Once I came back "home," threw my bag on the bed, and said, "Okay," which is the signal to come out, come out, wherever you are. Nothing -- not a thing moved in the room. "Hey, Fuzz, where are you?" Nothing.

Now, since this little blob of protoplasm is my one Achilles' Heel, my pulse mounted and I suddenly felt very alone. I started searching the motel room, finding nothing.

I even went outside and splashed around in the driving rain, thinking somehow or other he had gotten out; nothing. I wanted to go to the manager's office and ask if anyone had seen him, but I couldn't do that; no dogs being allowed in this sty, naturally I hadn't gotten around to mentioning his presence.

I went back in, sat on the bed, and bawled like a kid. It had been a really shitty day, but nothing to compare with the disappearance of my dog.

Since I still had a job to do, an hour or so later I had no choice but to pull myself together and go back out in the cold drizzle, Fuzz or no Fuzz. When I retrieved my jacket from the hangar since it was getting cold, it swung rather heavily and something thumped against my leg, something that was mumbling with considerable put-upon irritation.

After Fuzz finally forgave me, scarfing down many tidbits and wiggling happily at all the attention, I figured it out.
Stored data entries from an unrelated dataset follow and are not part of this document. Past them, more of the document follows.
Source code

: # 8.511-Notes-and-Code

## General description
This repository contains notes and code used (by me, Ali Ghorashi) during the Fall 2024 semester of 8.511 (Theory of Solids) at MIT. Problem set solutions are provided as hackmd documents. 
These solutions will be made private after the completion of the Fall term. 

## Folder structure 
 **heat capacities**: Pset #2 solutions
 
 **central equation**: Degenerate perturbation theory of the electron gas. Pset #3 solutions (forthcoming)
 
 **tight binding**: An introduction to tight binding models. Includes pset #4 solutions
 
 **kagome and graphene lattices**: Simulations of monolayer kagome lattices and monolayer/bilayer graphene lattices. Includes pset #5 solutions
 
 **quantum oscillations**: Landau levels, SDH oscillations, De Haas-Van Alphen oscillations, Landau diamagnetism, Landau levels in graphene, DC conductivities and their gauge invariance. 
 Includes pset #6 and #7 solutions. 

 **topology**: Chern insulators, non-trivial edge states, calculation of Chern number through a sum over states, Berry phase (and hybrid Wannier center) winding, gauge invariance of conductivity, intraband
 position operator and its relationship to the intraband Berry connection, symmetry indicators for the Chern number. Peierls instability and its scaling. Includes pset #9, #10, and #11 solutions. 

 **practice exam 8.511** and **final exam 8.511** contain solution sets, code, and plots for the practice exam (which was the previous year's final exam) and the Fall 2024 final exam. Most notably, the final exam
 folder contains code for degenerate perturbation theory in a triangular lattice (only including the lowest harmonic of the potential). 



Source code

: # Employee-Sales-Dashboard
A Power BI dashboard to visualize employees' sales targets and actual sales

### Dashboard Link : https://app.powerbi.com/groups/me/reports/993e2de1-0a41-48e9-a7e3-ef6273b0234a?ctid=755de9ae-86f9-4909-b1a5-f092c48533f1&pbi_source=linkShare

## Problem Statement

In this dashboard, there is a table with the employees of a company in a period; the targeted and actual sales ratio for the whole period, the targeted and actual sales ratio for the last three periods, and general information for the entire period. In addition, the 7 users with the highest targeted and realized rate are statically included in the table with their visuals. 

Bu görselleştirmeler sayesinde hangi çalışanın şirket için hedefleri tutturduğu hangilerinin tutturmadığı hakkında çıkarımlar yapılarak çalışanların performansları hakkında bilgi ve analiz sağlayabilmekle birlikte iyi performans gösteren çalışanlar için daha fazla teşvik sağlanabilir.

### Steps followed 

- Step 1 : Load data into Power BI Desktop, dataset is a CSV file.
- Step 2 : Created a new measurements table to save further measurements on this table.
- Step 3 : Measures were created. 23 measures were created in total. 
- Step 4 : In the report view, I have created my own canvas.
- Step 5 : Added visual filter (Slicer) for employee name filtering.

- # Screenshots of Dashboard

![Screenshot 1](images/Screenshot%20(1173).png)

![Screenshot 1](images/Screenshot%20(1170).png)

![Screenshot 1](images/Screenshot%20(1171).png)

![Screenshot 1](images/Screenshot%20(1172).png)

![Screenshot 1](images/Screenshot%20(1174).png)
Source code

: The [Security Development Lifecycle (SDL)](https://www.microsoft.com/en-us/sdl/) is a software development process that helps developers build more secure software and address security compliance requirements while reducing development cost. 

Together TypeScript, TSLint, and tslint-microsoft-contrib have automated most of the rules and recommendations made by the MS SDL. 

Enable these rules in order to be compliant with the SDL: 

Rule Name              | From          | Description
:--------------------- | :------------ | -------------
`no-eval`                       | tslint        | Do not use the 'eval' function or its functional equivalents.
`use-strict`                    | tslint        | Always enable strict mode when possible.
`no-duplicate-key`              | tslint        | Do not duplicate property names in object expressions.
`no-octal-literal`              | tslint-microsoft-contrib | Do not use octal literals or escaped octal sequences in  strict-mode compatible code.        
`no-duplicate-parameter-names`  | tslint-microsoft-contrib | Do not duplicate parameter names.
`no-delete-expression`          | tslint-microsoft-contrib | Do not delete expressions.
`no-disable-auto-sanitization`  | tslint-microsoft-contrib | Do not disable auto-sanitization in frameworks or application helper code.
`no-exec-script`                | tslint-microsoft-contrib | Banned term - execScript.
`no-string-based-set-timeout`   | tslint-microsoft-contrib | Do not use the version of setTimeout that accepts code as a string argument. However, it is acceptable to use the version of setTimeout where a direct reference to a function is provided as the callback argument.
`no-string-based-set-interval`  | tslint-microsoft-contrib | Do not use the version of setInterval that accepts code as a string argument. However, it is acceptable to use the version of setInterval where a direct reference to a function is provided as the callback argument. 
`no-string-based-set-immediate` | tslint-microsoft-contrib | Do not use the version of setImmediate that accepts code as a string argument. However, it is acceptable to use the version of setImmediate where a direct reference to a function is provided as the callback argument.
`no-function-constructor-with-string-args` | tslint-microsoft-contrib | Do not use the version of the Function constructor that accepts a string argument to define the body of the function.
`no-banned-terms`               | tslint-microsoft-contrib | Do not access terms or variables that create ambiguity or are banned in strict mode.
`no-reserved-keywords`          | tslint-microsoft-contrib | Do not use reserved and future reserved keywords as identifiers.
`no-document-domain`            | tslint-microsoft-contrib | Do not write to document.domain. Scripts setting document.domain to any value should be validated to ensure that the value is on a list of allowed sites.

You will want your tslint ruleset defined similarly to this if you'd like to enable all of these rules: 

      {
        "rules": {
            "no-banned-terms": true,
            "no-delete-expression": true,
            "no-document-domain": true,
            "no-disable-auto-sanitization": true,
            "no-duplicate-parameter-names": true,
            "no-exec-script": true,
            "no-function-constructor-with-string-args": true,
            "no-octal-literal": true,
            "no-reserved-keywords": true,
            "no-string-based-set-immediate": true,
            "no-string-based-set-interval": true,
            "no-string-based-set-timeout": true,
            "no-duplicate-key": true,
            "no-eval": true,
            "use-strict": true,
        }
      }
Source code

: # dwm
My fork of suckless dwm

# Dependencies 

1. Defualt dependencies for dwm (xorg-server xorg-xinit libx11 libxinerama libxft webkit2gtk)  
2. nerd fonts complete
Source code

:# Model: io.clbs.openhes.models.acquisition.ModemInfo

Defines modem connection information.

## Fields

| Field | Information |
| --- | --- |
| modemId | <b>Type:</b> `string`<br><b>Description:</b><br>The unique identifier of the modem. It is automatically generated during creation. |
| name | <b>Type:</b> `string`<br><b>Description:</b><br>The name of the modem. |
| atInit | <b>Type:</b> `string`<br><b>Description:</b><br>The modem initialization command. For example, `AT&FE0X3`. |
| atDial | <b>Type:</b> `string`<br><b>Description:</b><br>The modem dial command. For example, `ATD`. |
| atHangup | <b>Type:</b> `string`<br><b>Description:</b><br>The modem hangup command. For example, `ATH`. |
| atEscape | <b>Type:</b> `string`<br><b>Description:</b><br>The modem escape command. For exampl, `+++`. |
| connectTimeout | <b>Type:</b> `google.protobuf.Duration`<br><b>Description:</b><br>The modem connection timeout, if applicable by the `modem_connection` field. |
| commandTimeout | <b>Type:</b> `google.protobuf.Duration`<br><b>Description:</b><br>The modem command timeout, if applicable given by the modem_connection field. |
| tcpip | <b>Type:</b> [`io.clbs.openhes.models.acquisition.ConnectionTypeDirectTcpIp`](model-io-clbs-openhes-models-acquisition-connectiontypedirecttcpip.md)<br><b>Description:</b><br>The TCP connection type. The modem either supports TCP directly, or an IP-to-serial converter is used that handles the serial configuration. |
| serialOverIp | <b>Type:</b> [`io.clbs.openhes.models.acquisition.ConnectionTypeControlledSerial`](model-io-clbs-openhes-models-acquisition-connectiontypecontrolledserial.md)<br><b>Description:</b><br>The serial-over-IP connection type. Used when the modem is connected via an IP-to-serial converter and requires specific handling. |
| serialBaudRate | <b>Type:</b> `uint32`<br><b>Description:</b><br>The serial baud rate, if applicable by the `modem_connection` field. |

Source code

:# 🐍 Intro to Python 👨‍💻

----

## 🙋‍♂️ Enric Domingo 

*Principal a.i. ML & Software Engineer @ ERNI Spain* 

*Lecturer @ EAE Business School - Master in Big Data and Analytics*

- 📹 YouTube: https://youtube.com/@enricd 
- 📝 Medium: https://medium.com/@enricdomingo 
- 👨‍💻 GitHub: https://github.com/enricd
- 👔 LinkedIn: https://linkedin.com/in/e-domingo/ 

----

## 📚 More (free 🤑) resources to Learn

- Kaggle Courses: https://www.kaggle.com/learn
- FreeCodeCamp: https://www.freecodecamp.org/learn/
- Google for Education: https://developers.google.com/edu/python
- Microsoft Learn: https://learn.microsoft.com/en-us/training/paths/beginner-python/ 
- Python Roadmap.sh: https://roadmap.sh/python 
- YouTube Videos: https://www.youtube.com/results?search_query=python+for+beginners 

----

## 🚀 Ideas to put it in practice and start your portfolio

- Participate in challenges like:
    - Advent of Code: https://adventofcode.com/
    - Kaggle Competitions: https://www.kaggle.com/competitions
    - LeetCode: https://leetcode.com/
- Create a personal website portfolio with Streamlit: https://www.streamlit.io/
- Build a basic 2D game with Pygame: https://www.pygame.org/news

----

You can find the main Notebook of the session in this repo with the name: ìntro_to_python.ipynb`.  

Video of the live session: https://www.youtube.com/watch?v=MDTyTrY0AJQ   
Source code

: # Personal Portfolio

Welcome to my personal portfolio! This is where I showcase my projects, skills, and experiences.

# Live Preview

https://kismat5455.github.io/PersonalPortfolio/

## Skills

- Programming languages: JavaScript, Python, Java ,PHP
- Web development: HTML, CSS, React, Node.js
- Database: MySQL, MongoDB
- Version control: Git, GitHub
I had left the jacket on the floor of the closet since it would be the only hide available. The charlady came in to vacuum and make the bed; being a neatnik, she hung the jacket with Fuzz hiding in the pocket back on the hanger where it belonged, leaving him suspended in midair.

It was harder than usual to maintain my usual dour face that night in the local gin mill; the dog and his fat lady just kept smooching each other.

Now and then I dumped a little draft into my cupped palm; he loved beer, but we had to watch it so he wouldn't develop a beer belly. Mine? Who cared?